■ Set problem ■
Render the lines below, from the line containing "class: Magnoliopsida" up to and including the line containing "locality: Golden Hedge-Hyssop. Fryeburg.", as a Markdown table with the columns No. and Line, skipping any blank lines.

■ Entries supplied ■

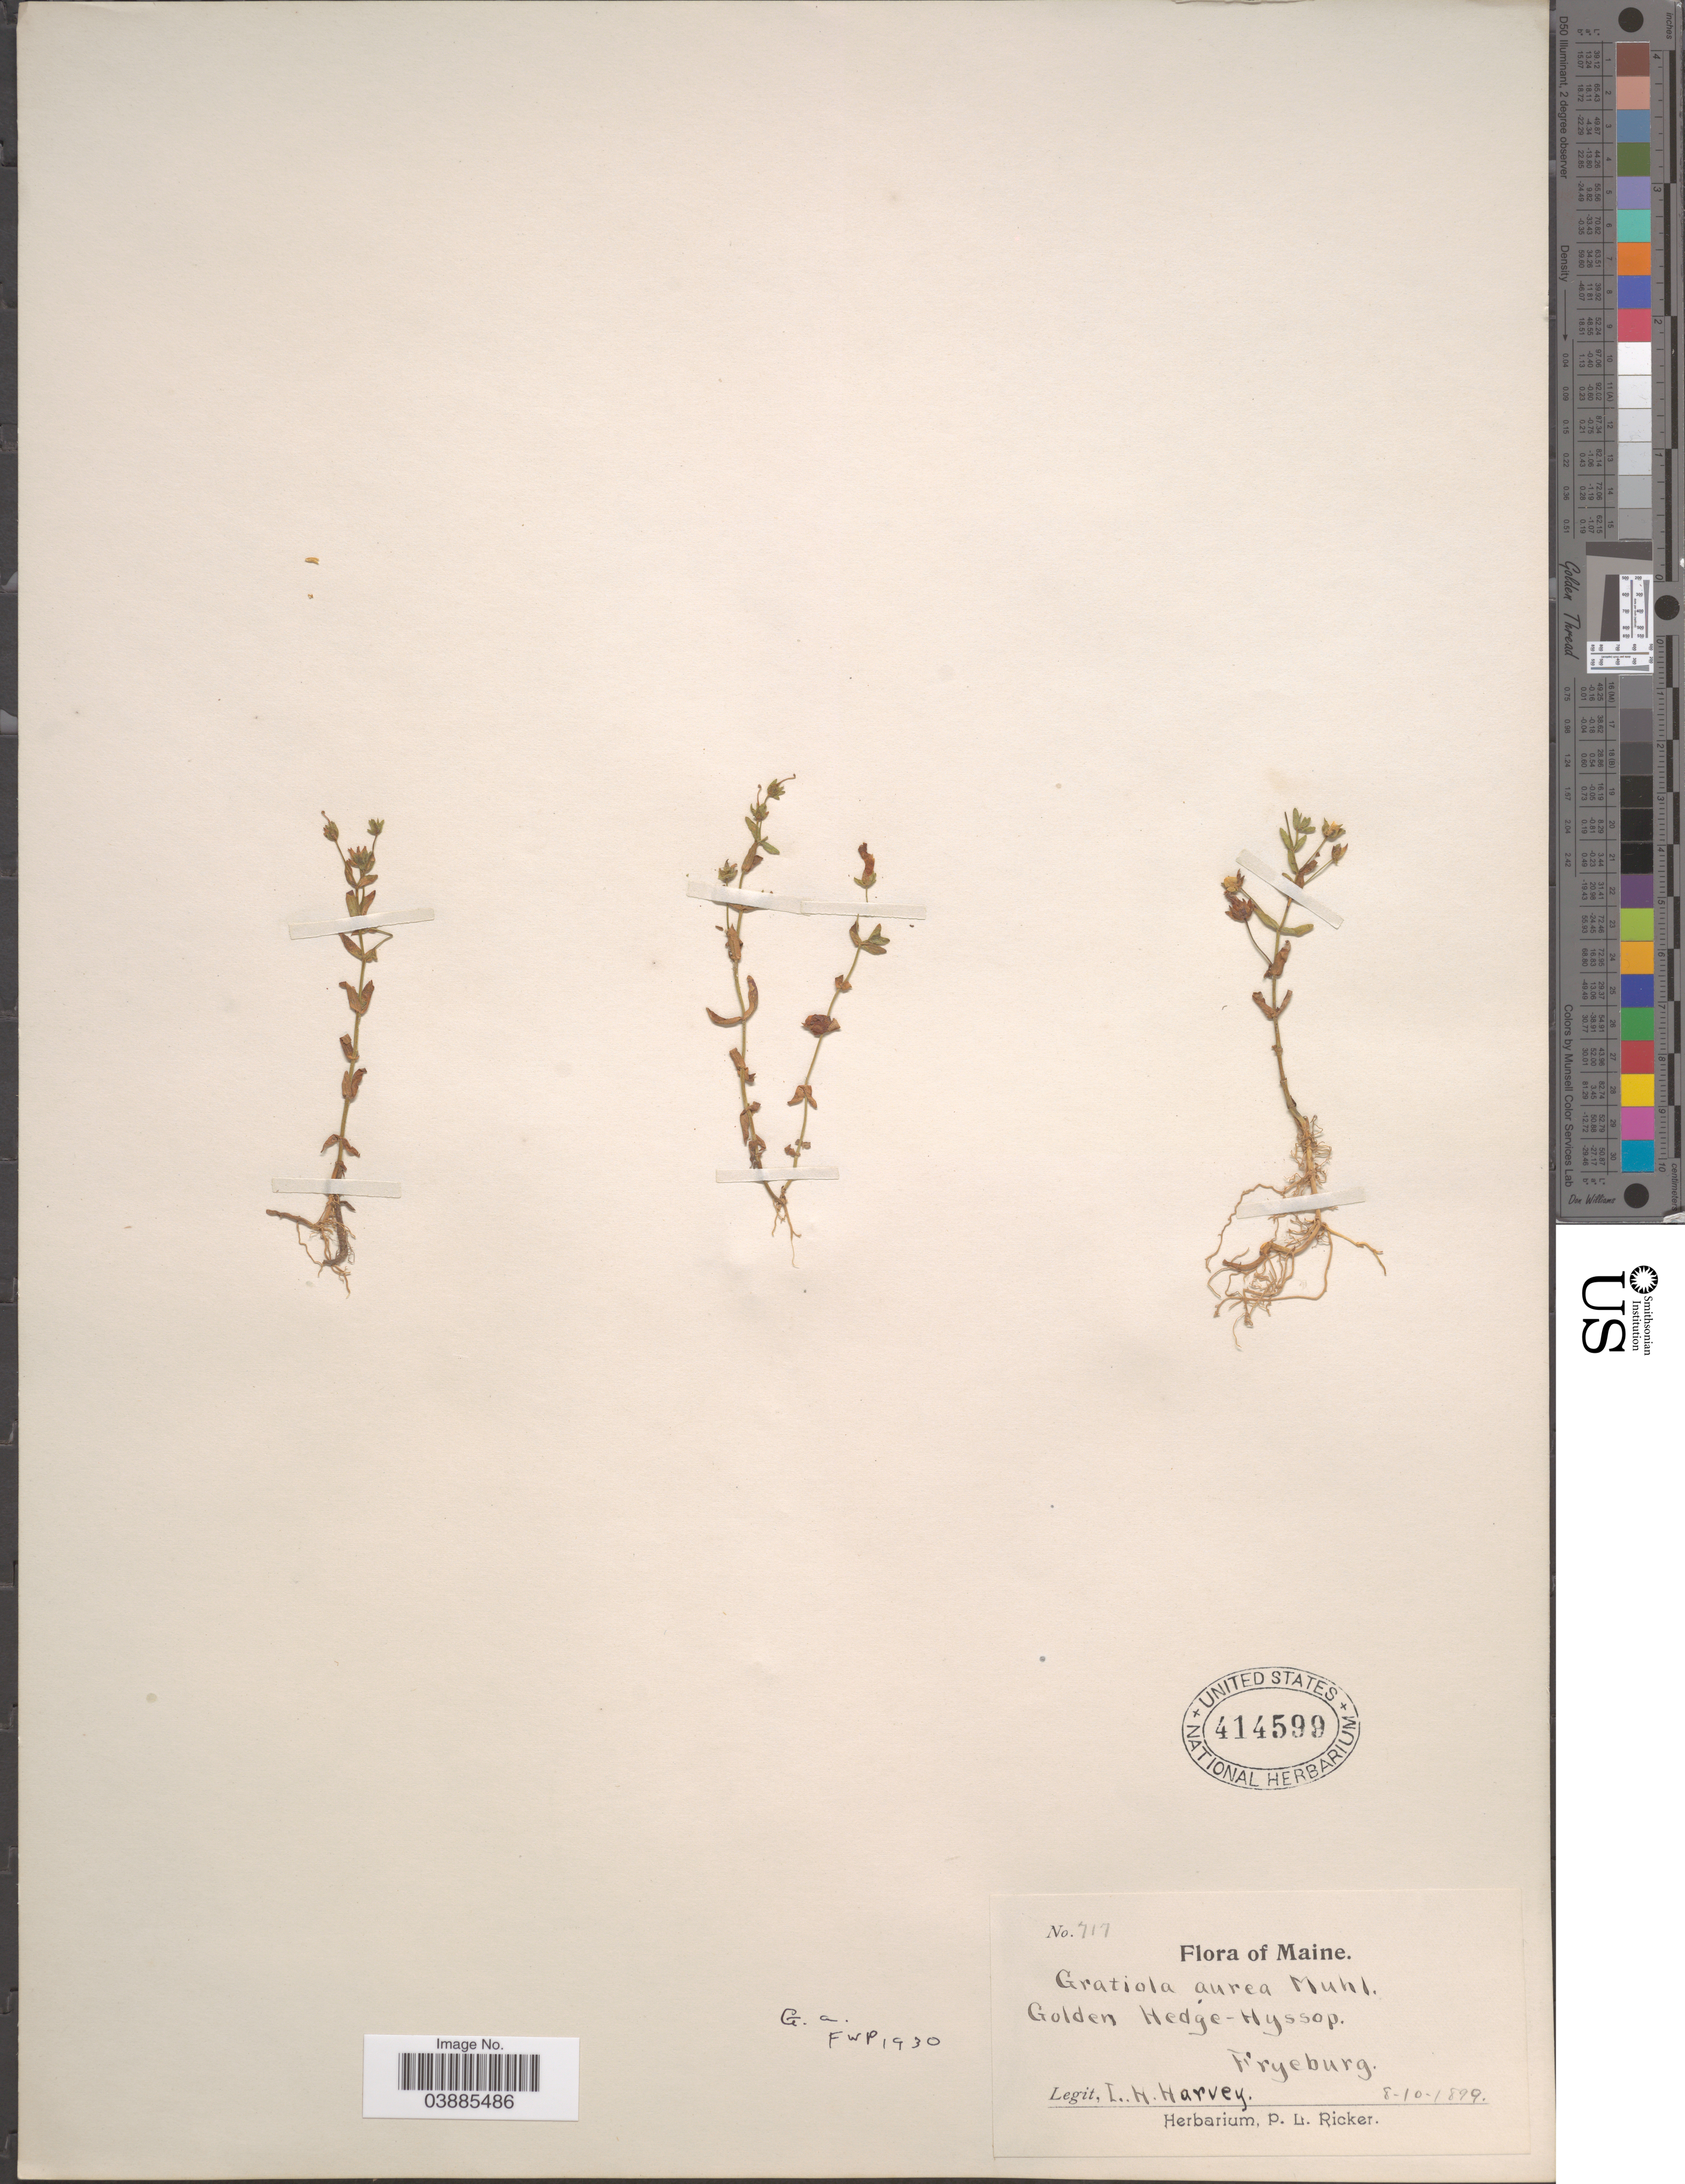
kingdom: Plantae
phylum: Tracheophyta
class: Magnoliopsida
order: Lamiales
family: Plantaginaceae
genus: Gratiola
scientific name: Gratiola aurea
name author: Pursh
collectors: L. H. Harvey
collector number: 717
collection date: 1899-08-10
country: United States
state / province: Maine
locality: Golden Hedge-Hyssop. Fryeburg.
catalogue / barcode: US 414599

---

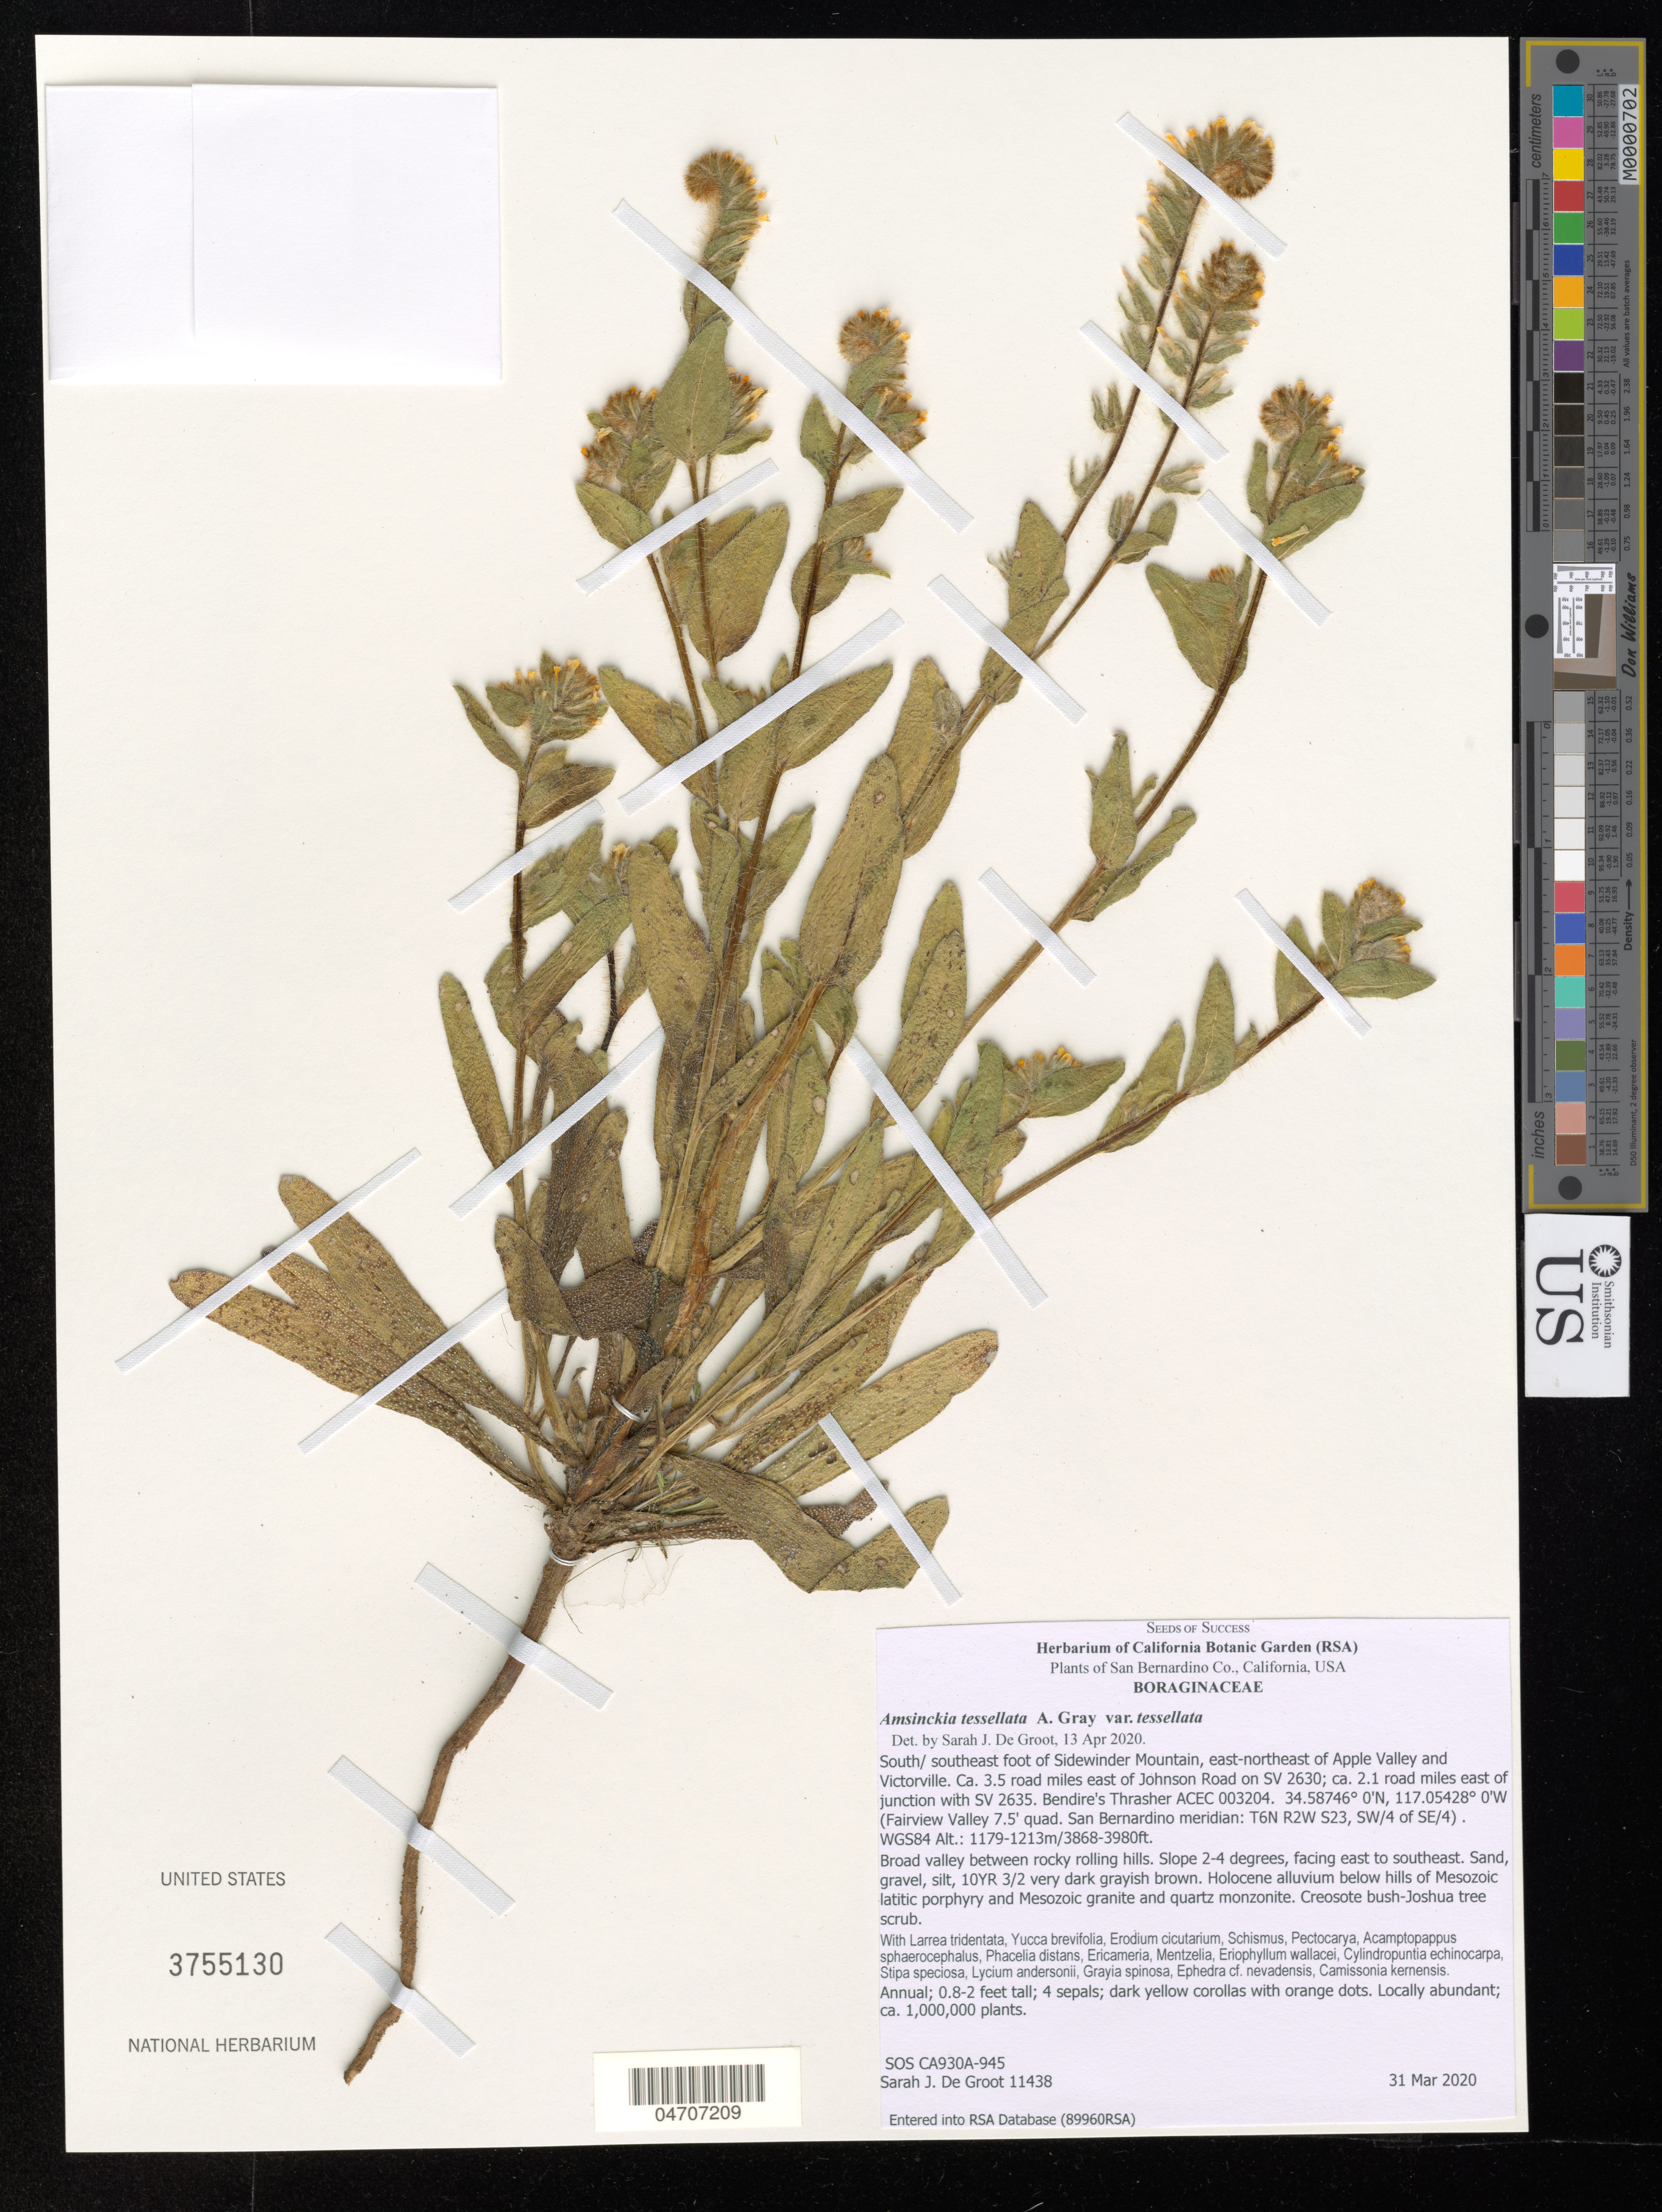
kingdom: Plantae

■ Expected output ■
| No. | Line |
|---|---|
| 1 | class: Magnoliopsida |
| 2 | order: Lamiales |
| 3 | family: Plantaginaceae |
| 4 | genus: Gratiola |
| 5 | scientific name: Gratiola aurea |
| 6 | name author: Pursh |
| 7 | collectors: L. H. Harvey |
| 8 | collector number: 717 |
| 9 | collection date: 1899-08-10 |
| 10 | country: United States |
| 11 | state / province: Maine |
| 12 | locality: Golden Hedge-Hyssop. Fryeburg. |